Review by Jack A. Urquhart
Toronto-based writer David G. Hallman’s beautifully rendered memoir, August Farewell, appropriately subtitled, “The Last Sixteen Days of a Thirty-three Year Romance”, deserves honorable mention in the pantheon of memoirists whose writing documents the heart-rending loss of a beloved spouse. Reminiscent of Paul Monette’s poetic musings in Love Alone: Eighteen Elegies for Rog, and more recently, Joyce Carol Oates’ A Widow’s Story, Hallman’s memoir captures in deceptively elegant prose the days following his long-term partner William Conklin’s diagnosis of pancreatic cancer and his death a mere sixteen days later on August 23, 2009.
Presented in seventeen chapters, Hallman’s portrait of a loving relationship built on respect, patience, judicious compromise, and `hard-kick-under-the-table lessons’ (of the kind anyone who has navigated a long-term relationship will instantly recognize) engages the reader from page one. Lovers whose passions included deeply shared spiritual beliefs, as well as social activism–both were at the forefront of the international boycott of Nestlé in the late 70s and early 80s–and an abiding love of music and travel, it isn’t surprising that the two men should be closely in tune throughout the slowing-down process of Mr. Conklin’s final days.

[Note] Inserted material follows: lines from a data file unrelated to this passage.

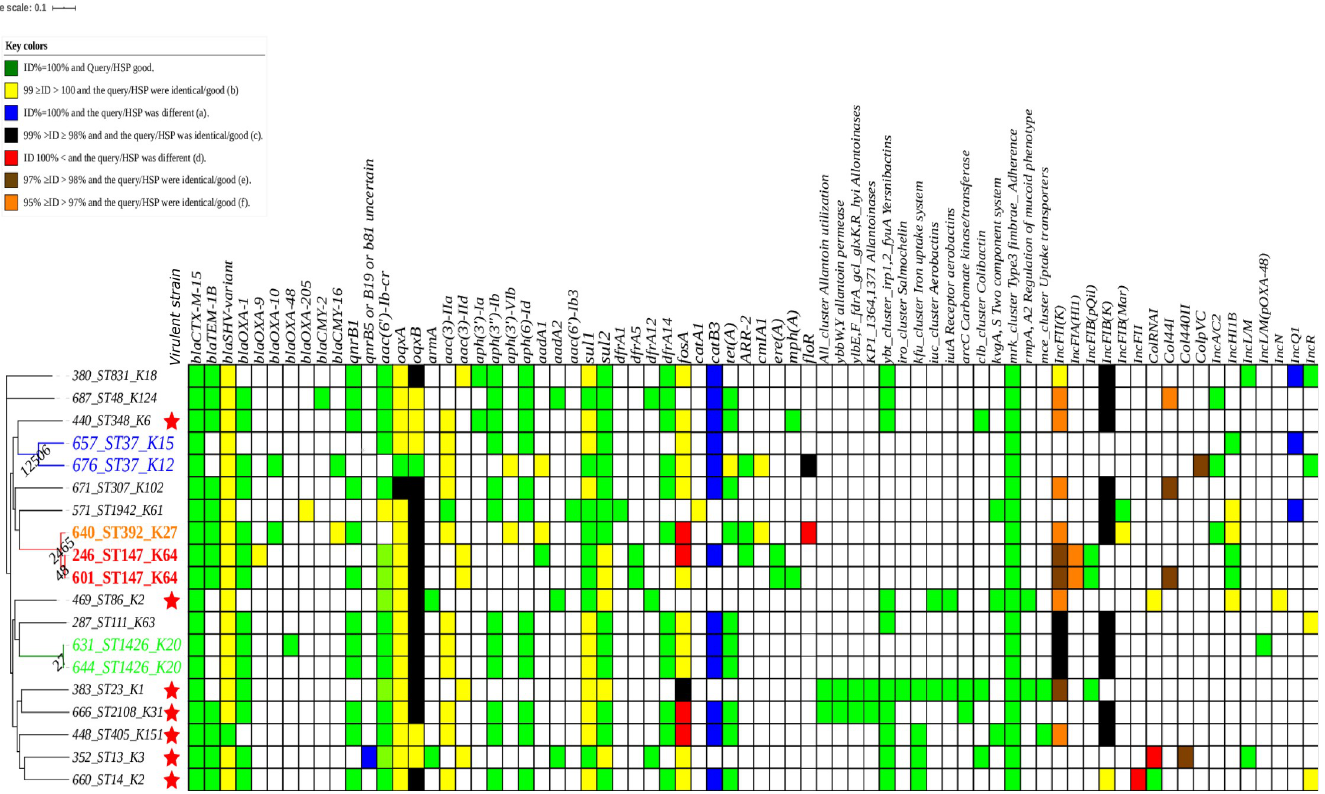
Fig 4. Heatmap with all results (resistance genes, virulence, MLST, K-types, replicons with the ML Tree from the SNP-based analysis) among the sequenced 19 isolates. The scale is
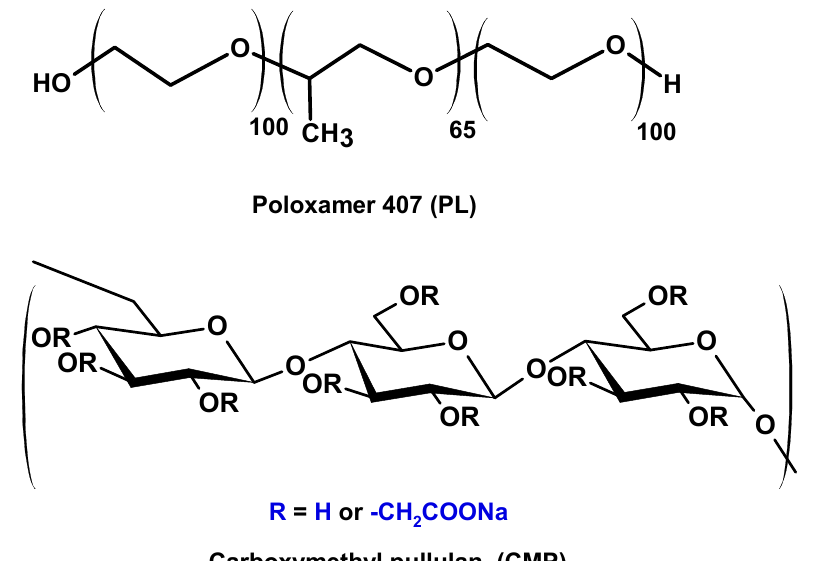
Figure 1. The chemical structure of the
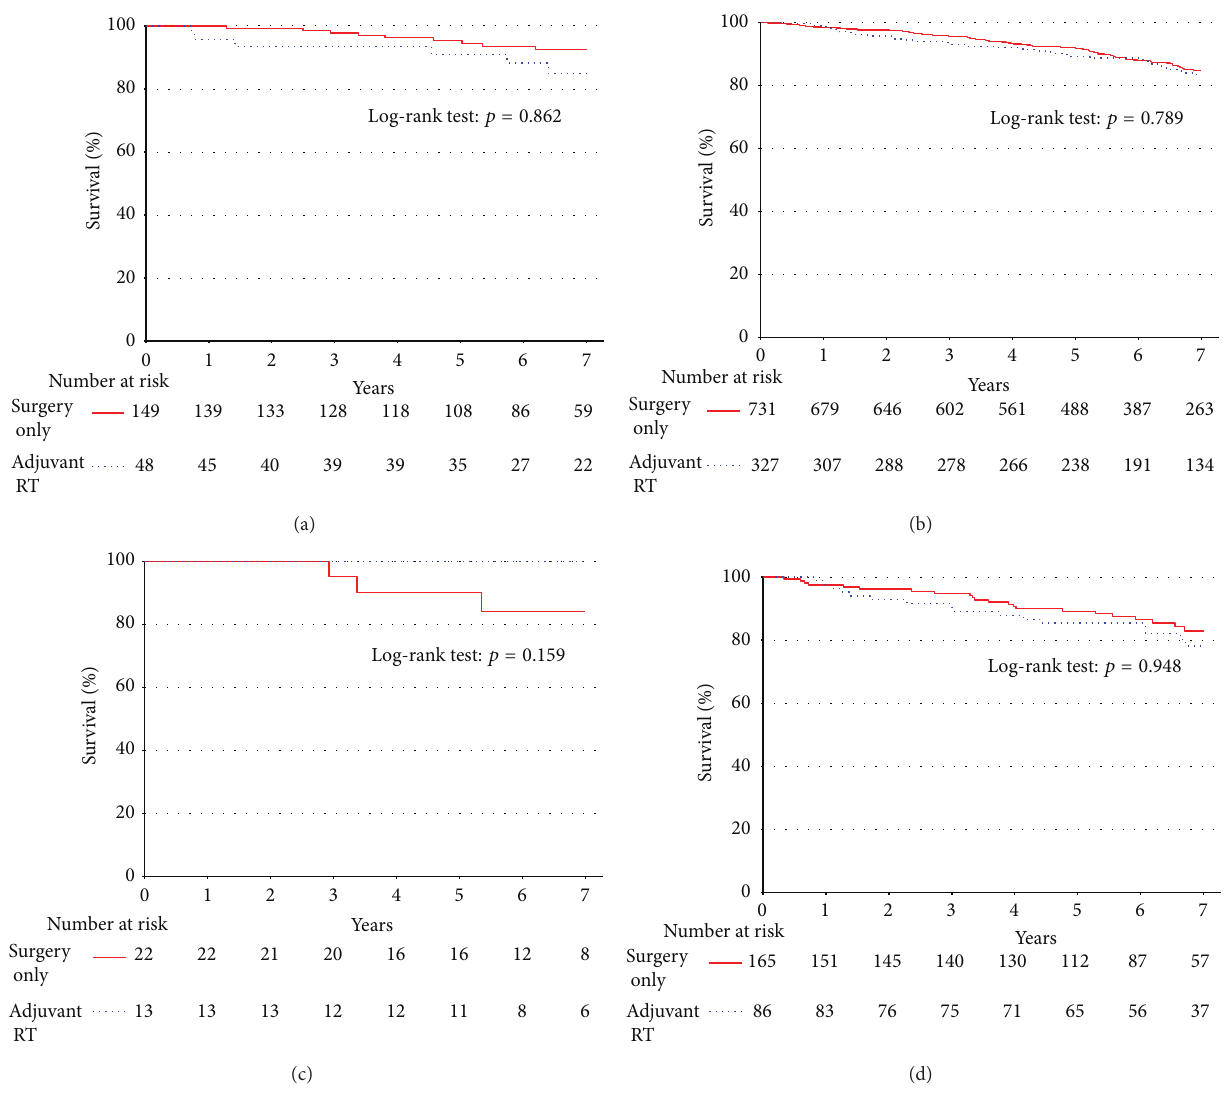
Figure 6: There is no difference in unadjusted survival for patients with well-differentiated liposarcoma tumors when stratified by adjuvant RT versus surgery on the basis of size < 5cm (a) and > 5 cm (b) for patients with negative margin status. There was also no difference when stratified on the basis of size in patients with positive margin status ((c) and (d),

One of the most moving vignettes, captured in Chapter Eight, presents the two men in a shared devotional; as Mr. Hallman accompanies his lover on the piano through the hymn, “Breathe on Me, Breath of God,” Mr. Conklin, a music teacher whose tenor voice once soared, summons from dwindling reserves the wherewithal to complete the two-line hymn. Another milestone moment, detailed in Chapter Four, captures both men confronting the necessity of letting go:
“Sorry if it sounds harsh, but you’ve got to leave me alone so that I can slip away,” Mr. Conklin starkly entreats. Who could help but be affected by Hallman’s unspoken response: Do I love him enough to give him what he wants?
It is a reaction that will ring true for anyone–especially those who have struggled to maintain a respectful distance through arduous final hours and days at a loved-one’s bedside.
Hallman’s memoir is beautifully conceived and paced; but perhaps his greatest achievement is the transformation of a deeply personal loss into something inescapably universal in its implications and instructiveness. A primer for navigating the journey from life unto death (for who can claim expertise in that unfathomable journey), August Farewell offers lessons in grace and hope.